D'un autre côté le film révèle des moments plus crus, tel Dora qui découpe à la hache l'étrangère pour en nourrir Cino qui croit cette dernière partie. Ou plus glauques, comme ce médecin, la blouse maculée de sang comme un boucher, qui tente de réanimer sans y mettre trop les formes une victime de surcroit dénudée. Ferreri n'a pas non plus peur du politiquement incorrect en filmant un bus rempli de cadavres de jeunes enfants ou en donnant un air complaisant aux militaires qui "jouent" du lance-flammes pour incinérer tout ce beau monde.
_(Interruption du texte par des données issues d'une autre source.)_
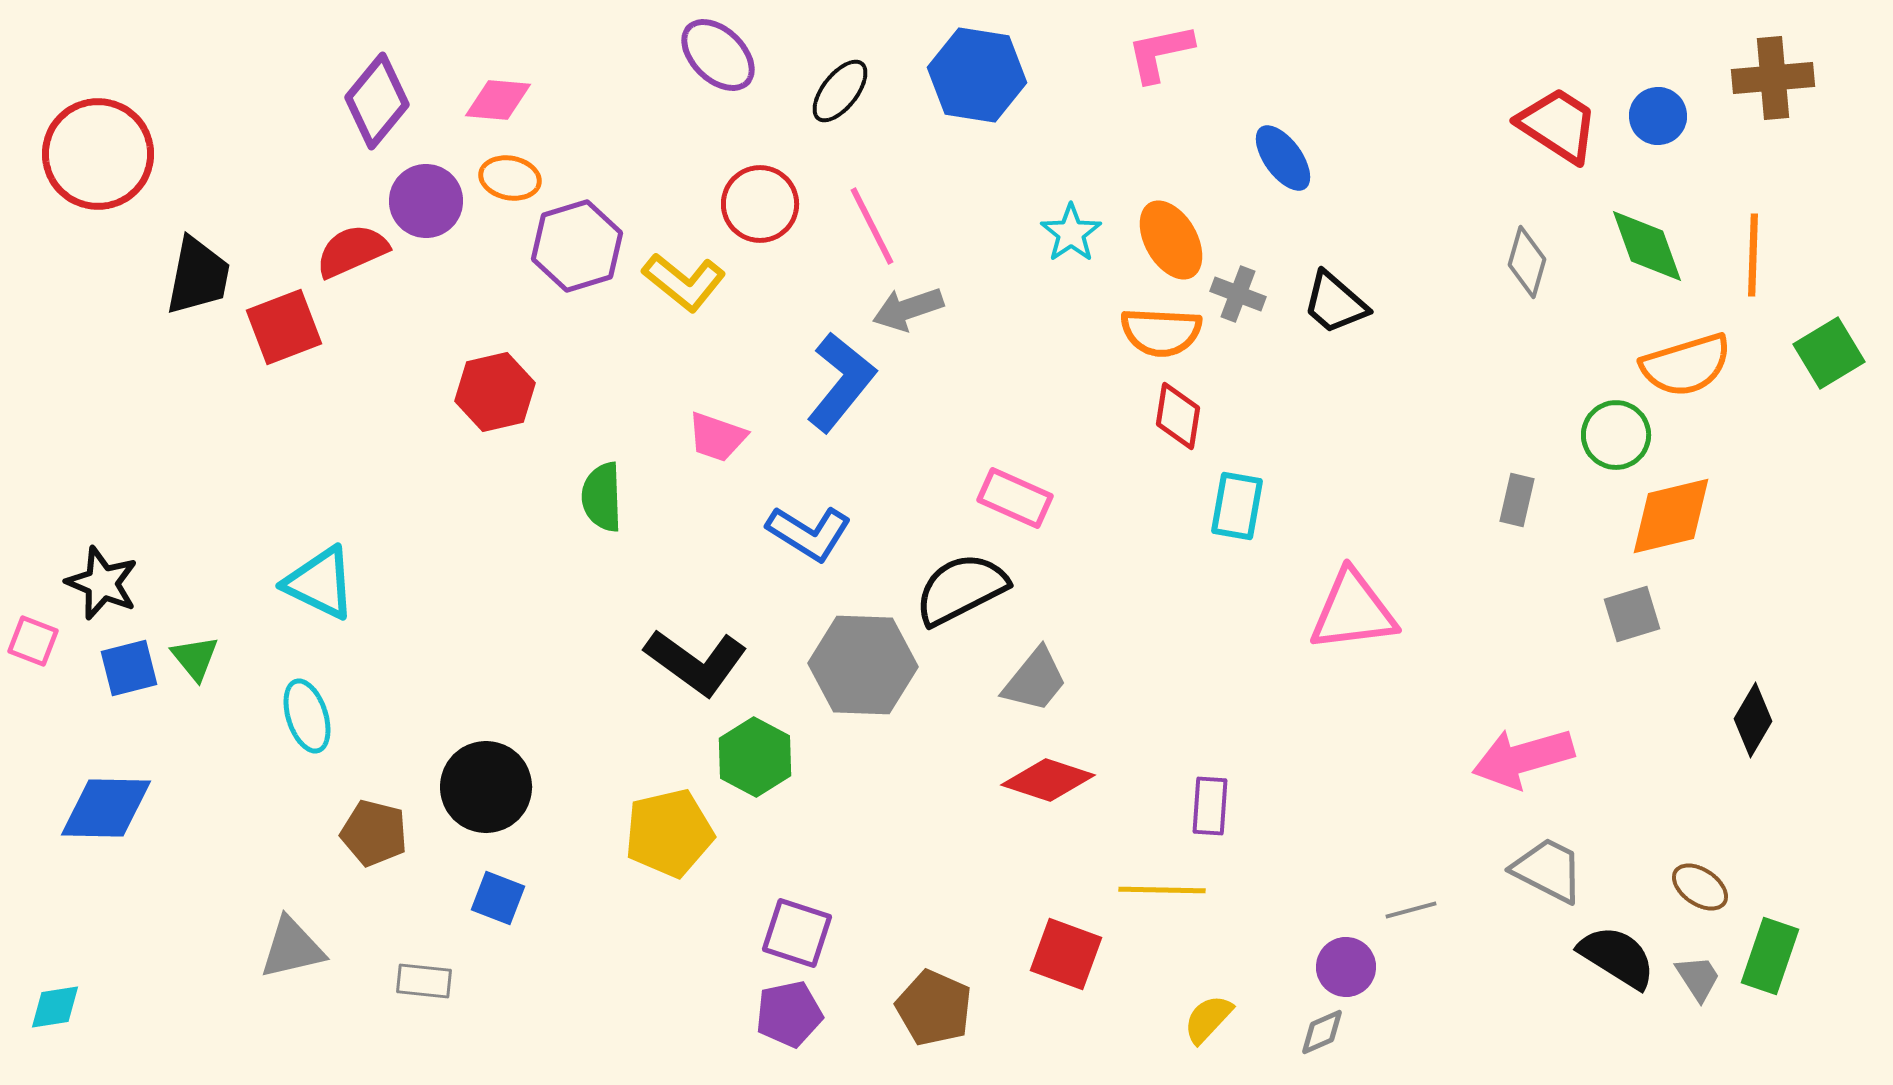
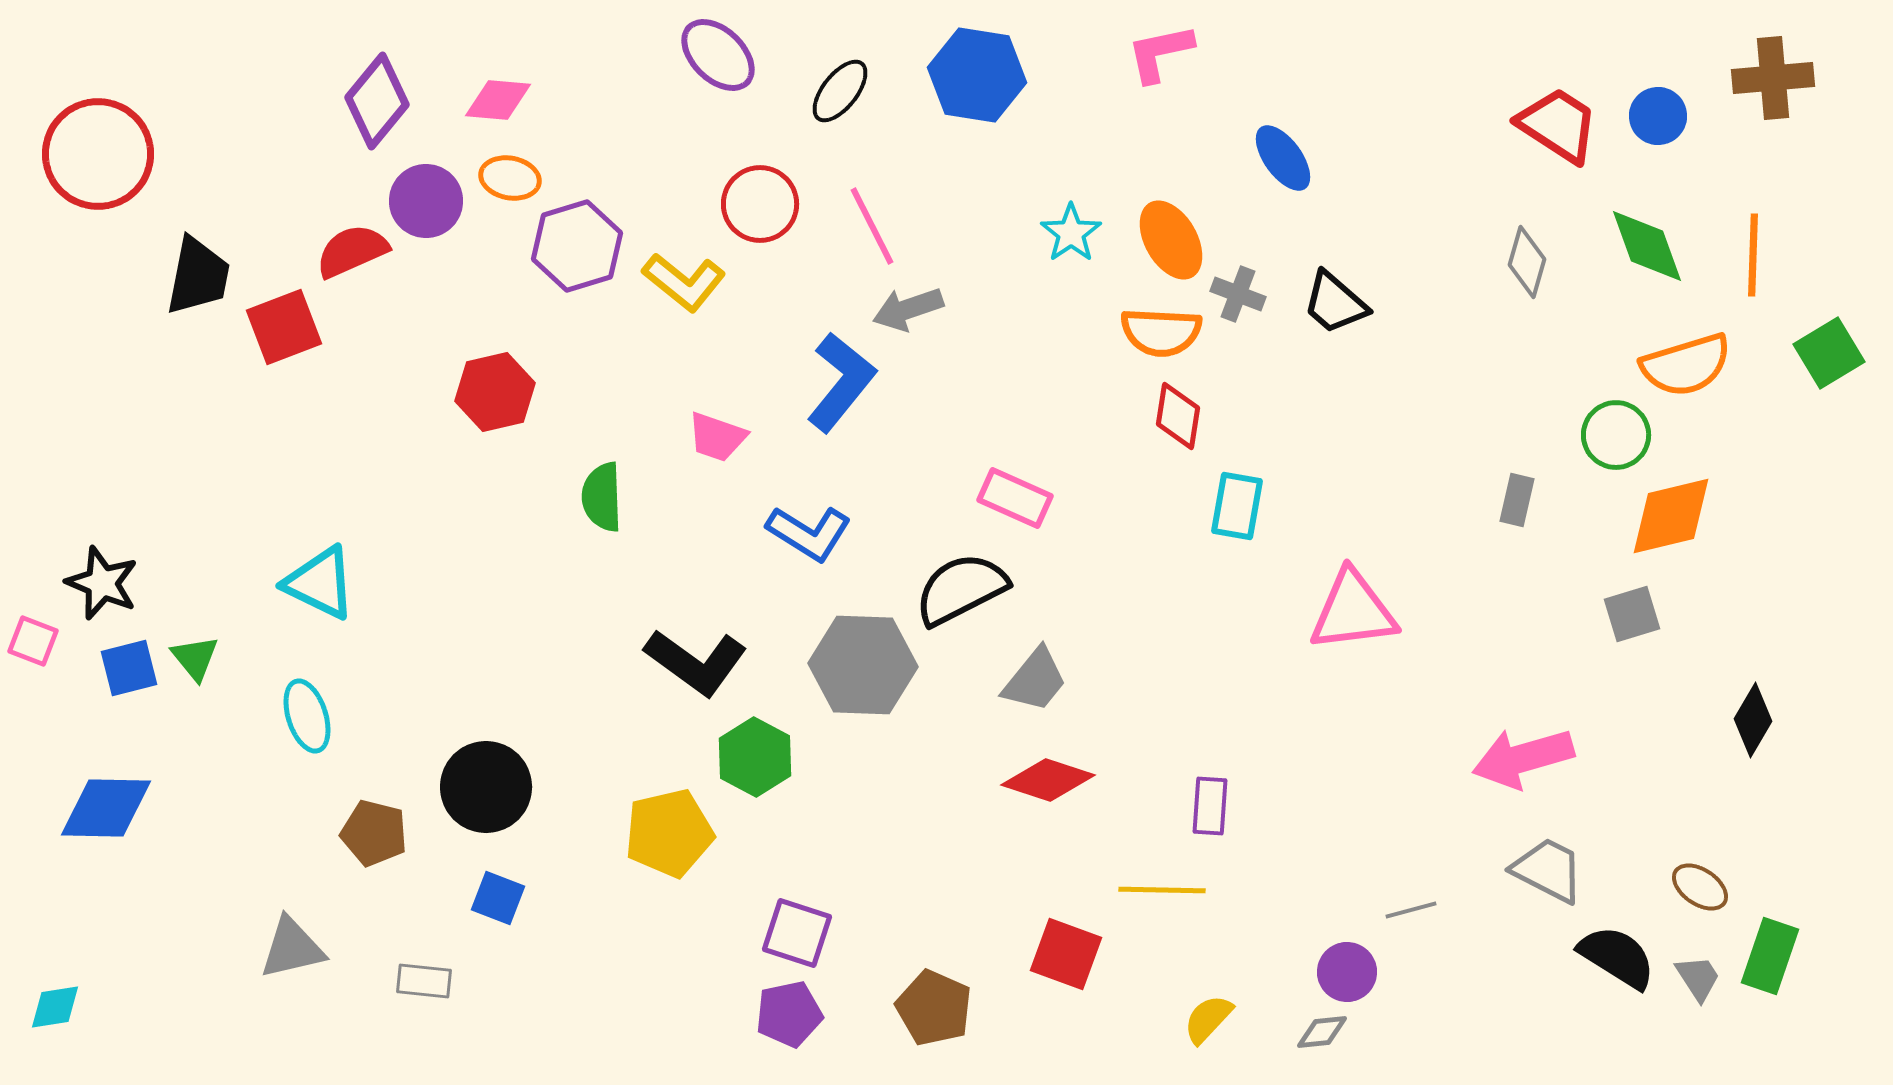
purple circle at (1346, 967): moved 1 px right, 5 px down
gray diamond at (1322, 1032): rotated 18 degrees clockwise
Tout le monde en prend pour son grade, y compris l'administration dont il fait la satire.

Pour marquer le conflit entre les nations, sans toutefois s'épancher sur son origine ni sur ses belligérants, le film fait un usage non modéré d'images d'archives de la 2ème guerre mondiale et de celle du Vietnam. Celles-ci, en noir et blanc, contrastent totalement avec le sentiment de paix qu'offre la pellicule en couleur sur fond de nature bienveillante. Contraste si prononcé qu'elles en sembleraient inappropriées. Mais tel est le choix fait par le réalisateur.

Un espoir s'envole - La Semence de l'homme (Il seme dell'uomo)
Un espoir s'envole

Dans cette production 100% italienne, Annie Girardot fait une apparition rapide mais importante aux côtés de nos deux jeunes acteurs, Marco Margine dont ce sera l'unique film et la belle et déjà expérimentée Anne Wiazemsky, alors épouse de Jean-Luc Godard et petite fille de l'écrivain François Mauriac. Les deux actrices se retrouveront la même année dans LA BANDE A BONNOT (1969) de Philippe Fourastié avec Jacques Brel et Bruno Cremer.